On pourra étudier cette citation en comparaison avec le tableau « Scène de bataille près d’une forteresse32 ». La description de Radcliffe n’inclut certes pas la mention d’un troupeau guidé par des paysans, mais les références à la bataille au loin, aux rayons du soleil sur les remparts ainsi que sur les arbres en contrebas (transposant le premier plan du tableau de Claude), vus de loin par l’héroïne en fuite, escortée par deux hommes, font écho à cette œuvre. La portée de cette description (et du passage qui l’inclut) est similaire à celle de Claude, si l’on se réfère à ce qu’en dit Helen Diane Russell : « [Ce tableau met l’]accent, en manière d’aphorisme, sur les catastrophes causées par l’homme et sur le refuge qu’offre la nature33 ». Emily trouvera en effet refuge dans la nature, ou plus précisément dans un « cottage » bordé de « belles » scènes : l’amphithéâtre des Apennins au loin, des terres cultivées (orangers, citronniers, vignes…), et de forêts aux arbres variés.
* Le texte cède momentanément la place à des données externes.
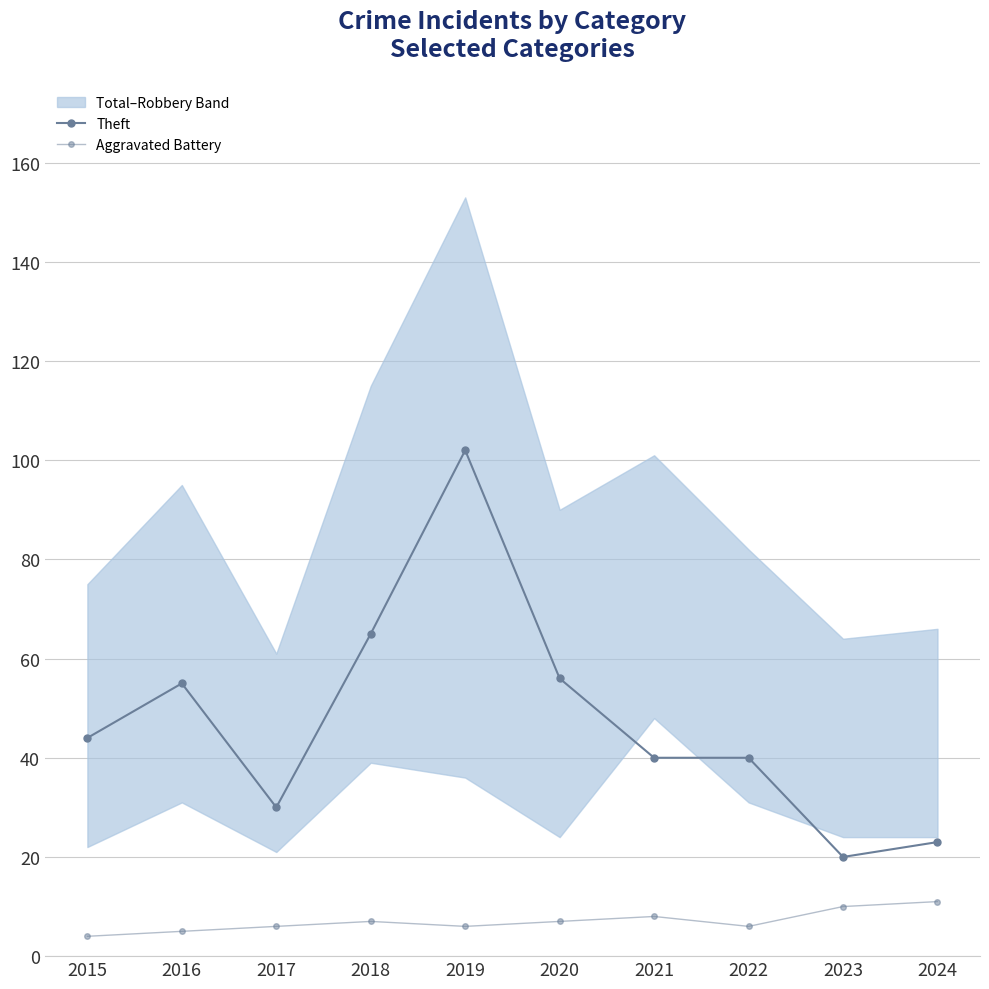

At how many categories does at least one series exceed 60?

2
Toutes les scènes décrites par Radcliffe dans Les Mystères d’Udolphe sont des scènes idéalisées, inventées, et inspirées de peintures connues ou de descriptions effectuées par d’autres voyageurs. En effet, Robert Miles indique que :
The closest Ann Radcliffe got to the mountain scenery she had written so much about was a distant outline on the horizon. […] But then her scenery drew its impact, not from the accuracy with which it depicted nature, but from her understanding that landscapes were ‘archetypes’ (Journey: 419) of human emotions […]34.
Les beaux paysages inspirent ainsi à Emily une certaine joie, les scènes pittoresques de la mélancolie, et le sublime un mélange de curiosité et de peur. Quelles que soient les incohérences de ces descriptions35, leur inspiration est affirmée, et leur but est clair. C’est finalement au lecteur que revient le choix de se laisser transporter à travers ces scènes idéalisées, ou bien d’en déceler les éléments inhabituels, par le biais de son propre Musée Imaginaire. Tantôt tableaux, tantôt jardins, ces paysages ne sont finalement que le contrepoint de l’état d’esprit et du comportement des personnages, d’où leur multiplicité et leur variété.
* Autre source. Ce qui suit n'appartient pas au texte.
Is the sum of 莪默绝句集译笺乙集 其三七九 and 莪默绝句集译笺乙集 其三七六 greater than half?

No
Je conclurai avec une ultime citation de Kandinsky :
On entend souvent dire que la possibilité de remplacer un art par un autre (par exemple par le mot, c’est-à-dire la littérature) contredirait la nécessité de la différence des arts. Cela n’est pas cependant le cas. Comme déjà dit, la répétition exacte d’une même résonance par des arts différents n’est pas possible. Et quand bien même cela serait possible, cette répétition de la même résonance aurait une coloration extérieure différente36.
Cette coloration s’opère grâce à la rencontre des artistes de différents siècles et différents arts, peignant au lecteur ou spectateur un Musée Imaginaire infini, l’invitant au voyage et à l’évasion.